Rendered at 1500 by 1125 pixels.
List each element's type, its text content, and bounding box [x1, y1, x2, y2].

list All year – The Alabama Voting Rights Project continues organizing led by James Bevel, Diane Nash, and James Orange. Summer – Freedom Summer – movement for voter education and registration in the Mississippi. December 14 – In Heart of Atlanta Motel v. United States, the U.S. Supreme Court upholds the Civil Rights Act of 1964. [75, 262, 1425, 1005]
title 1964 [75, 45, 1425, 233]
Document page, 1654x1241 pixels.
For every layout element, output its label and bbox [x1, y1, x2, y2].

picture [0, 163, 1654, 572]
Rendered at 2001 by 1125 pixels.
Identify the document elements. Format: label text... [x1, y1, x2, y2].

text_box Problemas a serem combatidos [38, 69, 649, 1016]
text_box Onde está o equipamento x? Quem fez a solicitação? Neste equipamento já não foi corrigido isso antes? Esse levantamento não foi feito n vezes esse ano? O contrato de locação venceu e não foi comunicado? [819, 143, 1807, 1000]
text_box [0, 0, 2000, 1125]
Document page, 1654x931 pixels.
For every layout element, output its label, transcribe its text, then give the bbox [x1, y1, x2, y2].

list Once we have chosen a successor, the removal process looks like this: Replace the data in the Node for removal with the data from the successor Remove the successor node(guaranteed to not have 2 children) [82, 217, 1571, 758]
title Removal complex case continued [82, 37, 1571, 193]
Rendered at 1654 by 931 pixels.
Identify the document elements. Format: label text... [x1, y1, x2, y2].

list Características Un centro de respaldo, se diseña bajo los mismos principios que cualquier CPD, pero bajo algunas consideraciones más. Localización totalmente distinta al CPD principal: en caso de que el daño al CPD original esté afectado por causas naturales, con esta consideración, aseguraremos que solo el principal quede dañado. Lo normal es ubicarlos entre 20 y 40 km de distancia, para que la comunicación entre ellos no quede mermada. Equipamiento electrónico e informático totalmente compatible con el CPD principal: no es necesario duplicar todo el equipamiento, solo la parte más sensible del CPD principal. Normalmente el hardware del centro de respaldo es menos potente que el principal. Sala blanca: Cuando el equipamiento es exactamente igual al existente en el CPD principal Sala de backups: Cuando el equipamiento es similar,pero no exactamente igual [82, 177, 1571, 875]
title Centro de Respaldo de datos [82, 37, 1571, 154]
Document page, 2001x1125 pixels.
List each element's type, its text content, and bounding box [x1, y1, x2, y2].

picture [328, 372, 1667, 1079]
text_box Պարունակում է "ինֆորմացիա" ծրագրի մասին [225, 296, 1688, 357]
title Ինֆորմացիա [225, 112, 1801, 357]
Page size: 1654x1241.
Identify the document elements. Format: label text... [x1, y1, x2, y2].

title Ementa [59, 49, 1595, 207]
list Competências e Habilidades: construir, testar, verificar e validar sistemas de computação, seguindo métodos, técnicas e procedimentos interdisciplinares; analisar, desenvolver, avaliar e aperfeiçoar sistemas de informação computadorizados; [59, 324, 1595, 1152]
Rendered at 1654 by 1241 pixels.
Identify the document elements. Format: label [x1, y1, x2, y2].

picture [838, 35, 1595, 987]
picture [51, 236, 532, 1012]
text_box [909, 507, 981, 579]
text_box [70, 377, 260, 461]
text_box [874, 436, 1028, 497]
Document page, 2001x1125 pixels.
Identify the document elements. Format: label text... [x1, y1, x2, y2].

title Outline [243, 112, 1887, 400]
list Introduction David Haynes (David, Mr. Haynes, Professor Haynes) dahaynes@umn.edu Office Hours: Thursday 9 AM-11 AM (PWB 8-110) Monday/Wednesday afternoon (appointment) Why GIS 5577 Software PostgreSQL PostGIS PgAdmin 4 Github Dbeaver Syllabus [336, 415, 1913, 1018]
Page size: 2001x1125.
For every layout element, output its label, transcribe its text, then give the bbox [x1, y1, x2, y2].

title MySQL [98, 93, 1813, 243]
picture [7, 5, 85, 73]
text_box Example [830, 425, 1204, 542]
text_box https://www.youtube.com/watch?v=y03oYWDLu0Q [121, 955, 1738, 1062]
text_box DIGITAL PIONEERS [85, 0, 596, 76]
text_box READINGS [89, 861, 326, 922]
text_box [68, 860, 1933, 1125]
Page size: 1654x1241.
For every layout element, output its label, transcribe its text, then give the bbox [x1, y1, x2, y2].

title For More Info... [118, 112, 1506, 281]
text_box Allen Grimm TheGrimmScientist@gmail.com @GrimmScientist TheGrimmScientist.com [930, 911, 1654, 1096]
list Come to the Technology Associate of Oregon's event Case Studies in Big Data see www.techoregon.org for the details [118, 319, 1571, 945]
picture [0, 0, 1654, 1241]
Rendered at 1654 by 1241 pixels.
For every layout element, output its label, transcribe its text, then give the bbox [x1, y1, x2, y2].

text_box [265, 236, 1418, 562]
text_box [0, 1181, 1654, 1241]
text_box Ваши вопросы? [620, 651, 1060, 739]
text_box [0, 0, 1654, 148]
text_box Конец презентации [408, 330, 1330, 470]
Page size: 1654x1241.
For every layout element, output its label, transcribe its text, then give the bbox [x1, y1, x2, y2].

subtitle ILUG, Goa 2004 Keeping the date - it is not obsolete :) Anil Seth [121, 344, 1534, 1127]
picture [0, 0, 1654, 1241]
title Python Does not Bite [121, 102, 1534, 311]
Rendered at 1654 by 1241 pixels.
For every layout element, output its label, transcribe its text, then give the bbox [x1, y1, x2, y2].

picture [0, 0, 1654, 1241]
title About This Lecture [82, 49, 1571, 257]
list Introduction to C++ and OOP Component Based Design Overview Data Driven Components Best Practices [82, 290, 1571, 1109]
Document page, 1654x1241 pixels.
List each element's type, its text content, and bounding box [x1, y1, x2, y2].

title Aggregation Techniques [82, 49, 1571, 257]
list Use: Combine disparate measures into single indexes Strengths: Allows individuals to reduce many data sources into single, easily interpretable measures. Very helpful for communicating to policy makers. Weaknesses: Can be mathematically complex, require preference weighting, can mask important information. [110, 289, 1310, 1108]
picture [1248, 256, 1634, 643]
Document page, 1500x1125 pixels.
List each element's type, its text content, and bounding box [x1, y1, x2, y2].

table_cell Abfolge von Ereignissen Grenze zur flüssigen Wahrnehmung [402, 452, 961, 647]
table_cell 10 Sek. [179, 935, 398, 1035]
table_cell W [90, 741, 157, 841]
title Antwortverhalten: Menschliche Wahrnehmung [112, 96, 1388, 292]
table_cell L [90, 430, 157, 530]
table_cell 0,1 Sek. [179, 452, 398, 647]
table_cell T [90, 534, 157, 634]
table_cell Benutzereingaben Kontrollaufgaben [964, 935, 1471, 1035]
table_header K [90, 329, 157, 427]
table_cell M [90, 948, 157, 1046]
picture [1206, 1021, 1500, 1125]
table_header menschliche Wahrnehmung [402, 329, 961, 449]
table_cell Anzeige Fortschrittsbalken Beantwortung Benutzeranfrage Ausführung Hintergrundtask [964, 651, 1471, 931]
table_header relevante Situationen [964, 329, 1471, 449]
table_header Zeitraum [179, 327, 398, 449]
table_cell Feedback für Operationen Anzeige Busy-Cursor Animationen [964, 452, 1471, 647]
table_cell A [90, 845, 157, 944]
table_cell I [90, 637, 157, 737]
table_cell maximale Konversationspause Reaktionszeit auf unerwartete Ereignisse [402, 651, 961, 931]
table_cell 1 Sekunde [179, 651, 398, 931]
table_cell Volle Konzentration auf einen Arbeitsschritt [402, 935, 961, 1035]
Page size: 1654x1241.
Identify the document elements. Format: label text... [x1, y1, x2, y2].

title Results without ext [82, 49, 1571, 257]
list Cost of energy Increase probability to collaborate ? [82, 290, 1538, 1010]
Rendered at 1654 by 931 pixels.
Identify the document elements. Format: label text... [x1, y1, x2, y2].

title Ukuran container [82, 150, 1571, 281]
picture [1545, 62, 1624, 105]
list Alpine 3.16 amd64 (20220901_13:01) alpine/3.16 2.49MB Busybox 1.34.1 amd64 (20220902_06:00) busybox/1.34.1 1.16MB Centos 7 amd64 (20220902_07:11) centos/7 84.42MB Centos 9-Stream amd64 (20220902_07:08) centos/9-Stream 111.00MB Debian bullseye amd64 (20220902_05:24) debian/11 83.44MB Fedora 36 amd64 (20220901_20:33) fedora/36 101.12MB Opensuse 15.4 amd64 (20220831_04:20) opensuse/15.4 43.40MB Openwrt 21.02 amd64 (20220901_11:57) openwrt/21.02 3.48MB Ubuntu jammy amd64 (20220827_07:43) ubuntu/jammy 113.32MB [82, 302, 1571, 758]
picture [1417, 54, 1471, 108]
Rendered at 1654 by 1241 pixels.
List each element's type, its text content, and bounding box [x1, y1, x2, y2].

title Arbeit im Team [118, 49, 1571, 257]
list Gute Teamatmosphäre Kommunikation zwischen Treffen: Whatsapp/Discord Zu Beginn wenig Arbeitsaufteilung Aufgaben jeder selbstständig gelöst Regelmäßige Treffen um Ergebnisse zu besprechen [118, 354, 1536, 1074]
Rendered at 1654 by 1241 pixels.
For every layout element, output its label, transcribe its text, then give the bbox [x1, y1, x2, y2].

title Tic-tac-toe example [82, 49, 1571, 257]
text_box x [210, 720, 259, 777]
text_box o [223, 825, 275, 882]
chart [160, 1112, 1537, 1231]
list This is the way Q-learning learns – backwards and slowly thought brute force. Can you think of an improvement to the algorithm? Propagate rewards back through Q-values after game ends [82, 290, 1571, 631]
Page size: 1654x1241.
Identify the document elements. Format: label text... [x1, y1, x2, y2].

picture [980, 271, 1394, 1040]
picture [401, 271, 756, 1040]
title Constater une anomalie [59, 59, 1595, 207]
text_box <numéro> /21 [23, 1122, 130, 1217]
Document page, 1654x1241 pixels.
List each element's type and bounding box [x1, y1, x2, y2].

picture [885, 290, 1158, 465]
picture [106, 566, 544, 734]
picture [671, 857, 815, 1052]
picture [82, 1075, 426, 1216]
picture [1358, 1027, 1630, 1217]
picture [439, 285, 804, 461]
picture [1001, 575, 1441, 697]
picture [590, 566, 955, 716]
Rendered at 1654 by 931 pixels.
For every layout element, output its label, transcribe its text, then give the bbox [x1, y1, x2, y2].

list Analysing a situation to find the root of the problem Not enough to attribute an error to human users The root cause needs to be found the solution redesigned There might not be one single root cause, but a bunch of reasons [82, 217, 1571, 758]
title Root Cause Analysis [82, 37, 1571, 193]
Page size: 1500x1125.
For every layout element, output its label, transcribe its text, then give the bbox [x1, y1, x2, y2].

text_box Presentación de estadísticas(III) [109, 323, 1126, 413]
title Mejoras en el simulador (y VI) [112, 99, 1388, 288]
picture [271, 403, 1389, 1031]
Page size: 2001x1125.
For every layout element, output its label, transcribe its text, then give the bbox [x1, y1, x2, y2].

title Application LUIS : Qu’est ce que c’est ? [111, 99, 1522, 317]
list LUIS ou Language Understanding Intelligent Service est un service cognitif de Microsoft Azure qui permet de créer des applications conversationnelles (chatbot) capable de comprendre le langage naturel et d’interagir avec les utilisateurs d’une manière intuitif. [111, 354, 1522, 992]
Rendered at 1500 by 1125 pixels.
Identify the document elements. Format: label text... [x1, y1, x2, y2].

- - -

- Stated goal -
Rewrite the rows starting with the line that contains "Rendered at 2001 by 1125 pixels." and continuing through the line that contains "text_box Problemas a", replacing "document elements" with "page elements" and leaving everything else unchanged.

- Final result -
Rendered at 2001 by 1125 pixels.
Identify the page elements. Format: label text... [x1, y1, x2, y2].

text_box Problemas a serem combatidos [38, 69, 649, 1016]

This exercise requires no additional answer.